--- Text passage Enclosed Below ---

# Turrikan



## AE35Unit (May 8, 2009)

I used to have this game on the commodore 64 back in the 80s and loved it,but i have no idea if it went any further. Would be great to see a new version!


----------



## Urlik (May 8, 2009)

there was a version for the amiga as well (might even have been 2 versions)
it was a great game and I loved it, although it did get a bit hectic at later levels


----------



## AE35Unit (May 8, 2009)

Urlik said:


> there was a version for the amiga as well (might even have been 2 versions)
> it was a great game and I loved it, although it did get a bit hectic at later levels



I had an Action Replay cartridge with my C64! If only you could get one of those for life's little misadventures!


----------



## Duchessprozac (May 8, 2009)

I remember being absorbed in Turrican II on the Atari ST just after my Dad died. 

I loved it -- the levels were just so big and I found I'd get lost for hours just exploring. It really took my mind off life for a couple of weeks.

And there may be a modern version in the works, according to Wikipedia, a next gen version is currently having concepts knocked around, so it may still come to fruition.


----------



## Lucien21 (May 8, 2009)

I remember Turrican it was cool.

As for more there were a ton of them...

Maybe you should try the unofficial Hurrican game.  http://www.hurrican-game.de/


----------



## Urlik (May 9, 2009)

--- End of Enclosed Text passage ---
--- Input for this task Enclosed Below ---

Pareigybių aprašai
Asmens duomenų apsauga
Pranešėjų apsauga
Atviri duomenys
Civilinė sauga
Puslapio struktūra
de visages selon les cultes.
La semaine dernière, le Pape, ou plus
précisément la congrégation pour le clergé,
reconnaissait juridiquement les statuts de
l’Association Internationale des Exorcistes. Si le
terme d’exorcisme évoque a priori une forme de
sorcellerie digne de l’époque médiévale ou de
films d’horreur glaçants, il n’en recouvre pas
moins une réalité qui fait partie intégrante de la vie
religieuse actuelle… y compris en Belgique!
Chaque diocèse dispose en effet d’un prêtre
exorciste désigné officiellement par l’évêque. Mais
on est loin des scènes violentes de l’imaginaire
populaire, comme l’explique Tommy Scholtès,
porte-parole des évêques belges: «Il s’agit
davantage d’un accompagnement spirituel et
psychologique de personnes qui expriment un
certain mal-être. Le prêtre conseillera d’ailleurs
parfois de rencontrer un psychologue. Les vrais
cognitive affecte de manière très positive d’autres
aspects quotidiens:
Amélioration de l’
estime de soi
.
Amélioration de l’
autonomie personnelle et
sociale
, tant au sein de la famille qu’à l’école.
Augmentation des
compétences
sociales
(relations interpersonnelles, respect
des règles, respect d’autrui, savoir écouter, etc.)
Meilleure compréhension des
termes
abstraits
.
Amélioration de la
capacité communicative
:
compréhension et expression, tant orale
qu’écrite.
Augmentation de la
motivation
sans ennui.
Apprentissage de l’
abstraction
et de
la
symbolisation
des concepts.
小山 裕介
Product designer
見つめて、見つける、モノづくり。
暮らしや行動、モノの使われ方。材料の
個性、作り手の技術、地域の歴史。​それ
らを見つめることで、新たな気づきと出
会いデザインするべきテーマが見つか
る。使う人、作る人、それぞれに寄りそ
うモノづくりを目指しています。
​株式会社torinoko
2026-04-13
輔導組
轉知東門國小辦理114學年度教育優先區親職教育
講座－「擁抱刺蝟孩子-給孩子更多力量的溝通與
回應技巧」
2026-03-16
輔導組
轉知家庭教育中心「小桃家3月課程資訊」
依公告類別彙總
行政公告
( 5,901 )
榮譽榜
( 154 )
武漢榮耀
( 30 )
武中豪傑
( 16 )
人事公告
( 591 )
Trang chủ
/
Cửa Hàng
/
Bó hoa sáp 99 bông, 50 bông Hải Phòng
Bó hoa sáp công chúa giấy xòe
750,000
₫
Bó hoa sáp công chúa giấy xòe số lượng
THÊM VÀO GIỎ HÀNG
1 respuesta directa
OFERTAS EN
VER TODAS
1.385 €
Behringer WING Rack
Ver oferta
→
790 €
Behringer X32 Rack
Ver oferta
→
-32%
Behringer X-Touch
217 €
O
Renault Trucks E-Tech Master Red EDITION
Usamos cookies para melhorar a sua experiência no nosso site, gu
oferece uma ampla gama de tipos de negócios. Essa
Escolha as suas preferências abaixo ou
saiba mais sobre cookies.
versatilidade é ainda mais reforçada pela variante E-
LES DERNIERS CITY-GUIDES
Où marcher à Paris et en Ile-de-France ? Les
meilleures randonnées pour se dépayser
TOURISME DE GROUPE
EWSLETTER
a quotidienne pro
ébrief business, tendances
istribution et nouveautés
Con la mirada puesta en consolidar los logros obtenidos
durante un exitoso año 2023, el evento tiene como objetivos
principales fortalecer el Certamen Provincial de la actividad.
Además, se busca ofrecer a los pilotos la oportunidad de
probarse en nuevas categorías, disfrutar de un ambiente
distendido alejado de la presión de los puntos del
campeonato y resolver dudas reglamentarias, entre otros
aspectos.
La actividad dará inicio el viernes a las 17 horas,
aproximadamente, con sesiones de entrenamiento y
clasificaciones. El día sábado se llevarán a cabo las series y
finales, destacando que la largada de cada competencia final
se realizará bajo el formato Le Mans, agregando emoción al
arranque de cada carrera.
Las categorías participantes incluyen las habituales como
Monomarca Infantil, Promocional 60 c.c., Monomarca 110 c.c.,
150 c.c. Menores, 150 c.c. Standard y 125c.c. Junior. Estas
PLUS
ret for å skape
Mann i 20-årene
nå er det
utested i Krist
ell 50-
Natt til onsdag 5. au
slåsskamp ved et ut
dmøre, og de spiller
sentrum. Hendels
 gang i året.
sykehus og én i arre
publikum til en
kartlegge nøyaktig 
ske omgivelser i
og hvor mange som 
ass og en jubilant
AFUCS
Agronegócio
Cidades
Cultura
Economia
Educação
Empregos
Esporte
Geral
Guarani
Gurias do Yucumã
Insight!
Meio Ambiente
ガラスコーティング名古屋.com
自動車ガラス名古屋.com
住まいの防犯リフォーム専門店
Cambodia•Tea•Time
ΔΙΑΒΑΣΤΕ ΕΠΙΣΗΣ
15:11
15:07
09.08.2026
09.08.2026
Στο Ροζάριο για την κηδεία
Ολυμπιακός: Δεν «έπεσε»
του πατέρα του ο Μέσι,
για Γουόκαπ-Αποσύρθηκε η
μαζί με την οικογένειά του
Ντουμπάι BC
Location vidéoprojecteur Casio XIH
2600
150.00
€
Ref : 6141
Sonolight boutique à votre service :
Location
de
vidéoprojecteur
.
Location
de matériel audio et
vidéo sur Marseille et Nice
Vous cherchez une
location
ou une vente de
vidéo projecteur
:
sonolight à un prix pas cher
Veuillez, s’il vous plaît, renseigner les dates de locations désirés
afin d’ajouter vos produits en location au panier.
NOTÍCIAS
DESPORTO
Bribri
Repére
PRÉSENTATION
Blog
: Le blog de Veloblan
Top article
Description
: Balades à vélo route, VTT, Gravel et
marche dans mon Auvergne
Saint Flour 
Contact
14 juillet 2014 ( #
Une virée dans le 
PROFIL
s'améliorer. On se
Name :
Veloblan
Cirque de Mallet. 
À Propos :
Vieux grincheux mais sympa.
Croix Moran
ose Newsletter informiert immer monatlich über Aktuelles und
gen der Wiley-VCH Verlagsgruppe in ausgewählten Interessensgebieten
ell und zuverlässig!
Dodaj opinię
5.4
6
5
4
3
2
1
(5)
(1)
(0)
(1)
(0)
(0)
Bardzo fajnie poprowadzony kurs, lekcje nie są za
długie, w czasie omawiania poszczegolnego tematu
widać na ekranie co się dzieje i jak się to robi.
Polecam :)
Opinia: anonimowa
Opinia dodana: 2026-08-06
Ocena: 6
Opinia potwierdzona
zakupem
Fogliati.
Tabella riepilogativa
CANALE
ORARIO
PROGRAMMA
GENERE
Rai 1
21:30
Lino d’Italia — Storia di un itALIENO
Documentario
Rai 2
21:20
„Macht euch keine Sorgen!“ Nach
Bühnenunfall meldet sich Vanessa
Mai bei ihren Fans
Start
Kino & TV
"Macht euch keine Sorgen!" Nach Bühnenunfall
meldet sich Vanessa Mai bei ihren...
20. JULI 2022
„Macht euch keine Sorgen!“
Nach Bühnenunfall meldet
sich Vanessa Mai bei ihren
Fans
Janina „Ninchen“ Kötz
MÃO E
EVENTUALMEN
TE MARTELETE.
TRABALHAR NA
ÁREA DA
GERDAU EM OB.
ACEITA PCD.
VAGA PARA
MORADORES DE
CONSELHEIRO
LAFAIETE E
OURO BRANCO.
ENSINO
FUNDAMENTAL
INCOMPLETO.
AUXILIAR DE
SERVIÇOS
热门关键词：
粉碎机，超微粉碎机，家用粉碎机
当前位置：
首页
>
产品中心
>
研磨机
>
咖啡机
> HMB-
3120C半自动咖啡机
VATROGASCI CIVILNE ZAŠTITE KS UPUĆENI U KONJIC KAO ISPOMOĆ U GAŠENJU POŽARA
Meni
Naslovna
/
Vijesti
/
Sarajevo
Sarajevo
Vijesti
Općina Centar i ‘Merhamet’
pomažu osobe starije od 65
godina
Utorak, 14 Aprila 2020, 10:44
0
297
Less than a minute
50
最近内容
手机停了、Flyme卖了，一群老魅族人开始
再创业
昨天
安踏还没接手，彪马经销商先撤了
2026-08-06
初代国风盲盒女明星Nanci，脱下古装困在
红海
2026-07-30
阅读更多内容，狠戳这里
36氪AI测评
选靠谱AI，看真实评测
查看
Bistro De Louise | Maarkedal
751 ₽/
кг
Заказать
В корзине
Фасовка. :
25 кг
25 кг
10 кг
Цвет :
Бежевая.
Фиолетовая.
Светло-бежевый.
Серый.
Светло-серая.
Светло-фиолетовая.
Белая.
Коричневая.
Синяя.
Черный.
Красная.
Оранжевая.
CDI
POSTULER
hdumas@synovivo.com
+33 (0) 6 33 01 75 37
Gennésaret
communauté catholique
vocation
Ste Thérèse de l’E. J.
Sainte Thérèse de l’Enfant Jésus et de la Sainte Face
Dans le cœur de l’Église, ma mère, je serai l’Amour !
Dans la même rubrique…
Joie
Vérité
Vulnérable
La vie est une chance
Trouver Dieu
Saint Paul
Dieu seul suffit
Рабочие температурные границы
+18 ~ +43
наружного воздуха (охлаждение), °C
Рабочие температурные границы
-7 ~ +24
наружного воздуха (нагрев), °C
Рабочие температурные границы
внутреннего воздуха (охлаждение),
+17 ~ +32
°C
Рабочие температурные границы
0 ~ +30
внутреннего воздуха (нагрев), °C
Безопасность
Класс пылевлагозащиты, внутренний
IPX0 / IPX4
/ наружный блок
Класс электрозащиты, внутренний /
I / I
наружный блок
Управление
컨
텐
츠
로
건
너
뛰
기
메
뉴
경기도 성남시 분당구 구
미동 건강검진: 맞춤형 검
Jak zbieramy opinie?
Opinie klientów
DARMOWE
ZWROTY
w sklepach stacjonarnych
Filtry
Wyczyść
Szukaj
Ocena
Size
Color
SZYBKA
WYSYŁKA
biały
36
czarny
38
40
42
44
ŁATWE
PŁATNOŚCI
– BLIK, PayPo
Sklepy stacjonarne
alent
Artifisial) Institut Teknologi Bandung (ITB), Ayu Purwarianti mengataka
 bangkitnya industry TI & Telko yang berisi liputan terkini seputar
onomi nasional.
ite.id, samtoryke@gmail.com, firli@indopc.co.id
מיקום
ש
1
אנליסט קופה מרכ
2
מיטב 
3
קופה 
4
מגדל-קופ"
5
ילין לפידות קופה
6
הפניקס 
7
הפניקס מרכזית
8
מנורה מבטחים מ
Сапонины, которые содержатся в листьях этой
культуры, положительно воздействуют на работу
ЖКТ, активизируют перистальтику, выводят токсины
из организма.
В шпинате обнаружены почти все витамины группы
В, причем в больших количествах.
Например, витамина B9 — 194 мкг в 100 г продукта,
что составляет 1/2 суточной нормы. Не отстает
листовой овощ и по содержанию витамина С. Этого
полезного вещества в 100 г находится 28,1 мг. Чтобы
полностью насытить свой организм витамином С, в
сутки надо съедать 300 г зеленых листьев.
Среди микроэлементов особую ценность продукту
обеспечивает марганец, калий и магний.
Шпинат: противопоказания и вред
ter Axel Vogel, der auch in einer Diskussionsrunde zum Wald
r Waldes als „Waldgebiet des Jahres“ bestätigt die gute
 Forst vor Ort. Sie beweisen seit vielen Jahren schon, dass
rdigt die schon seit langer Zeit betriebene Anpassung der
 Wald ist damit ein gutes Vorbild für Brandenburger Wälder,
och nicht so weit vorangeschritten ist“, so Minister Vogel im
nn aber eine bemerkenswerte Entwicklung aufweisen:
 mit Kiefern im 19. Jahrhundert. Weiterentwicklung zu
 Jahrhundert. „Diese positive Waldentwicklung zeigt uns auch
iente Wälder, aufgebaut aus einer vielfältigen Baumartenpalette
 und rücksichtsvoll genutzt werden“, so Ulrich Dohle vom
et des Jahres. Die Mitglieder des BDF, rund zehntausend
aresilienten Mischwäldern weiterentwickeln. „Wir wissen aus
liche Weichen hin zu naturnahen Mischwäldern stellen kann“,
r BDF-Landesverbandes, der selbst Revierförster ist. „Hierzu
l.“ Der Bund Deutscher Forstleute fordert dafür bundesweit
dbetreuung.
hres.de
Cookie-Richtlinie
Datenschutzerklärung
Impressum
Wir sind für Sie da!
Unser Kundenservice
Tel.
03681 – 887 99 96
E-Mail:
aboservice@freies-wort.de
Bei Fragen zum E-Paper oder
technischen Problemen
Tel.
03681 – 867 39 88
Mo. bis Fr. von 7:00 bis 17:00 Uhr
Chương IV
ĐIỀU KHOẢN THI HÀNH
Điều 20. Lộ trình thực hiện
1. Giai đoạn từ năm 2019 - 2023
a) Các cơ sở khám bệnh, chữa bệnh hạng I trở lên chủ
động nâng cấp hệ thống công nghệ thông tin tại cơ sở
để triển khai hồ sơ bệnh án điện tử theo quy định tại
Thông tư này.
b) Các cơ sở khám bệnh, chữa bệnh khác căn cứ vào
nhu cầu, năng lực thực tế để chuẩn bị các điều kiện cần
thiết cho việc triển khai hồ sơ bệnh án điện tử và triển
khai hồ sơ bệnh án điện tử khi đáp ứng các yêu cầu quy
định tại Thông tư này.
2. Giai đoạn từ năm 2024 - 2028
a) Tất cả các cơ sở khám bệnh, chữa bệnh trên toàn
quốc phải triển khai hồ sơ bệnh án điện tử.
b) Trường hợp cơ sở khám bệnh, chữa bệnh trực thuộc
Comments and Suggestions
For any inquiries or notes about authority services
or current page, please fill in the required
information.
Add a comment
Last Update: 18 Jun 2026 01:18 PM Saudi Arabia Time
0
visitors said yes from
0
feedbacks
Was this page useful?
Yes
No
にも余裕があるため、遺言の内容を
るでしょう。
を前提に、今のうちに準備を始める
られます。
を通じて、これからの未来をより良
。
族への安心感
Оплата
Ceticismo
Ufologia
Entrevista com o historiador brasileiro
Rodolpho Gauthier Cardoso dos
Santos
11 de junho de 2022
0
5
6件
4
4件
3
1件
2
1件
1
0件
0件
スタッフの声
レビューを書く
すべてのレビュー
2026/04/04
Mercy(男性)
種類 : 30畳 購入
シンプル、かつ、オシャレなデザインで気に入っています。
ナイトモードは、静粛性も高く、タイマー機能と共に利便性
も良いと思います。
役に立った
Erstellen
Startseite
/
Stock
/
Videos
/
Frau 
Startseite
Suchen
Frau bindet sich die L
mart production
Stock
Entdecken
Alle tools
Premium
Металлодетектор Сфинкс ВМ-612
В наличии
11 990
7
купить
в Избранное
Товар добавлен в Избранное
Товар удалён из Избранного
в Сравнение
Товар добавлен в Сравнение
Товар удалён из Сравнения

--- End of Enclosed Input for this task ---

- [Task list]:
(A) Reproduce the listing word for word, starting with its first line and going on through the line with "moins une réalité", including both of those lines.
(B) Continue the forum thread about Turrican from the point where it stops.
The forum thread about Turrican and the listing have nothing to do with each other.

- [Task-by-task answers]:
(A)
Pareigybių aprašai
Asmens duomenų apsauga
Pranešėjų apsauga
Atviri duomenys
Civilinė sauga
Puslapio struktūra
de visages selon les cultes.
La semaine dernière, le Pape, ou plus
précisément la congrégation pour le clergé,
reconnaissait juridiquement les statuts de
l’Association Internationale des Exorcistes. Si le
terme d’exorcisme évoque a priori une forme de
sorcellerie digne de l’époque médiévale ou de
films d’horreur glaçants, il n’en recouvre pas
moins une réalité qui fait partie intégrante de la vie

(B)
one of the things I loved about Turrican II (it must have been that version I played on my Amiga) was the different fire modes:- tap quickly to get bullets or hold for that weird laser beam that you could swing around to wipe out anything close.

I had a joystick with a normal fire button and an auto fire and I was able to use that to great effect just by switching between the 2 buttons


----------



## AE35Unit (May 9, 2009)

Lucien21 said:


> I remember Turrican it was cool.
> 
> As for more there were a ton of them...
> 
> Maybe you should try the unofficial Hurrican game.  http://www.hurrican-game.de/



Ha,created by Poke53280,the code for changing the background colour on the C64!


----------



## laestadius (May 15, 2009)

I just tried to get my Turrican 2 cassette to work the other day. It gets all funky when you try to walk. 

Guess I'll have to find a disk.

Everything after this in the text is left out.